» Try it
Scan the records below for lines with the word "сада", then state how many you find and nothing else.

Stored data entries
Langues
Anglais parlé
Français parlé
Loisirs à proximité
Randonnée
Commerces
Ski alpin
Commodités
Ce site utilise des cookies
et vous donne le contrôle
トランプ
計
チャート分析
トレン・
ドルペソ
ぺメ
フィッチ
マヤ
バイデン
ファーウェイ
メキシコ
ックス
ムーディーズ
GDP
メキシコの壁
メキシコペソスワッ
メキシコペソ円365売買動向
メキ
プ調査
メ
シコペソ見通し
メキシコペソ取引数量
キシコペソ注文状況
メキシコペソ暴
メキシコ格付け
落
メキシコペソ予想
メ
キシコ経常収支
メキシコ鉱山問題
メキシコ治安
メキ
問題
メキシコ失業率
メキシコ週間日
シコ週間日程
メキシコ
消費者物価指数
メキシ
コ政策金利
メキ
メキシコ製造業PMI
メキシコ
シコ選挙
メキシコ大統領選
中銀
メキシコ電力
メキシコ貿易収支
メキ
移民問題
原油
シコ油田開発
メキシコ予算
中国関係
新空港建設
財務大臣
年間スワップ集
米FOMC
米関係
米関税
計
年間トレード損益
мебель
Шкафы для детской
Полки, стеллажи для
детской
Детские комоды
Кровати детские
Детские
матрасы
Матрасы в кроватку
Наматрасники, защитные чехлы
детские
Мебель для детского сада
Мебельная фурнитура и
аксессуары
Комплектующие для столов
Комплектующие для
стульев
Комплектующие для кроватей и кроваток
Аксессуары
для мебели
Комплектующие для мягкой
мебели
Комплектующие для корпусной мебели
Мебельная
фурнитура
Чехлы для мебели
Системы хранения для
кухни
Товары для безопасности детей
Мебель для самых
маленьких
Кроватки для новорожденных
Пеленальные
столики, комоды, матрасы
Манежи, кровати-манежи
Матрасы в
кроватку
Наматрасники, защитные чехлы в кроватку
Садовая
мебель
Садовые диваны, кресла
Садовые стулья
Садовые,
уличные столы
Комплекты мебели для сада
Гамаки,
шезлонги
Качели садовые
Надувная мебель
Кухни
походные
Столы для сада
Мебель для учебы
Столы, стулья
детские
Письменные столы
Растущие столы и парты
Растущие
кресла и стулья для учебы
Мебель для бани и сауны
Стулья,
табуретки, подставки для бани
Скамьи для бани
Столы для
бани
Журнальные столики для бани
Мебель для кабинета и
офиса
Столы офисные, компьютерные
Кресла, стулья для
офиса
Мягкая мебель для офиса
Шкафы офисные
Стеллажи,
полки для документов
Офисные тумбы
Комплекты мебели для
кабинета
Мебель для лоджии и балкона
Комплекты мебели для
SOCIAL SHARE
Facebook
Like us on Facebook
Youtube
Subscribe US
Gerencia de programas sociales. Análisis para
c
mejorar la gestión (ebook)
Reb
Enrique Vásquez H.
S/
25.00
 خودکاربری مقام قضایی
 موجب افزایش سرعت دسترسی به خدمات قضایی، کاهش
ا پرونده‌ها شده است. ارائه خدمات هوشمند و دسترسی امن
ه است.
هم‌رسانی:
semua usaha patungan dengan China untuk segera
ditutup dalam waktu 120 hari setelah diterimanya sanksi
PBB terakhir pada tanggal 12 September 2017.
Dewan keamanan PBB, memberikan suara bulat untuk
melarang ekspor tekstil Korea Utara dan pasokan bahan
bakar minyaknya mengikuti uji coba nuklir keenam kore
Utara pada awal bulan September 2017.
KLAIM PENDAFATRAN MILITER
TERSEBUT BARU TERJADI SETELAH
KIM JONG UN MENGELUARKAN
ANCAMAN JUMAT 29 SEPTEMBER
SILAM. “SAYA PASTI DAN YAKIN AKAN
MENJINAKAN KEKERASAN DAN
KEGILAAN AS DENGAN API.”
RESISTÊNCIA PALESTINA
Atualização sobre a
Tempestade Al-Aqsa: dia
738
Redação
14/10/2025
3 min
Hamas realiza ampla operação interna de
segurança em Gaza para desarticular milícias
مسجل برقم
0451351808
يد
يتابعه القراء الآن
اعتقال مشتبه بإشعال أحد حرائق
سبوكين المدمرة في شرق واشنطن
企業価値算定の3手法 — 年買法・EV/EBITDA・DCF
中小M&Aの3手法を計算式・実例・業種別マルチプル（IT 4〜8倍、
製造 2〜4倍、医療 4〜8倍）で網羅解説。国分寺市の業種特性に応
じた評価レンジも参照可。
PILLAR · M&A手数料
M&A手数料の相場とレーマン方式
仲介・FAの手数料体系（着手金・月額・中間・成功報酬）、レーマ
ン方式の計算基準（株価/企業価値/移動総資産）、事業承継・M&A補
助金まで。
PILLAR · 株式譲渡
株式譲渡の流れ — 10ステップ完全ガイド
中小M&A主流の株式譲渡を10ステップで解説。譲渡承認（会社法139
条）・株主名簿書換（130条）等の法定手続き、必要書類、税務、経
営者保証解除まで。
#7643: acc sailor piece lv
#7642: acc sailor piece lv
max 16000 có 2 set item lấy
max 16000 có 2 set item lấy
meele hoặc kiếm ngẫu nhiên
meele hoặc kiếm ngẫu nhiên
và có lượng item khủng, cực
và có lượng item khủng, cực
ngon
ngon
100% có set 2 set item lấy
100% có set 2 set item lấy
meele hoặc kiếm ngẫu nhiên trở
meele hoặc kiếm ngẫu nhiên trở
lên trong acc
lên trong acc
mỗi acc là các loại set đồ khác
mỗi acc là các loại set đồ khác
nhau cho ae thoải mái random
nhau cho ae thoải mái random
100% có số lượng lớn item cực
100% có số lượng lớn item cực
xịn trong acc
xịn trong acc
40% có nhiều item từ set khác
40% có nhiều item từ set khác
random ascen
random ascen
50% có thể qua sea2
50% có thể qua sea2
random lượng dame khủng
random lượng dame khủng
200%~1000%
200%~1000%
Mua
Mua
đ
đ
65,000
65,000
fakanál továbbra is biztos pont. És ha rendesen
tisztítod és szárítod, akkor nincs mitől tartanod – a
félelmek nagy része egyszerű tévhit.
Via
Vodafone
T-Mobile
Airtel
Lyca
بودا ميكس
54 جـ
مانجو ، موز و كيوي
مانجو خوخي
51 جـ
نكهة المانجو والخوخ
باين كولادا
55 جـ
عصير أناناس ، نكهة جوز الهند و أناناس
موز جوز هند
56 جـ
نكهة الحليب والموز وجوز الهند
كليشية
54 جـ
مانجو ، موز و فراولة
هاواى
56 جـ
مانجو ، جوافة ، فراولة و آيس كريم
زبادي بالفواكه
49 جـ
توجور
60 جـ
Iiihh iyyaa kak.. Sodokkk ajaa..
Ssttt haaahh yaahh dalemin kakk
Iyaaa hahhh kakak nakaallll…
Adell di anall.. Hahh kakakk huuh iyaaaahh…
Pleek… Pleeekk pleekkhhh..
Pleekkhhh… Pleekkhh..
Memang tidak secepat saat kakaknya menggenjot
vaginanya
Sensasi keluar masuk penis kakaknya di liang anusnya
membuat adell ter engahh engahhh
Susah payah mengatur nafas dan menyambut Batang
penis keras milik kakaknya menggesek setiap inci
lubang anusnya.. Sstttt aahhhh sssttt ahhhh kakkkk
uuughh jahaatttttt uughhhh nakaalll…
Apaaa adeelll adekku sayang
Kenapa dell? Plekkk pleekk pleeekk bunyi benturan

» Exercise result
3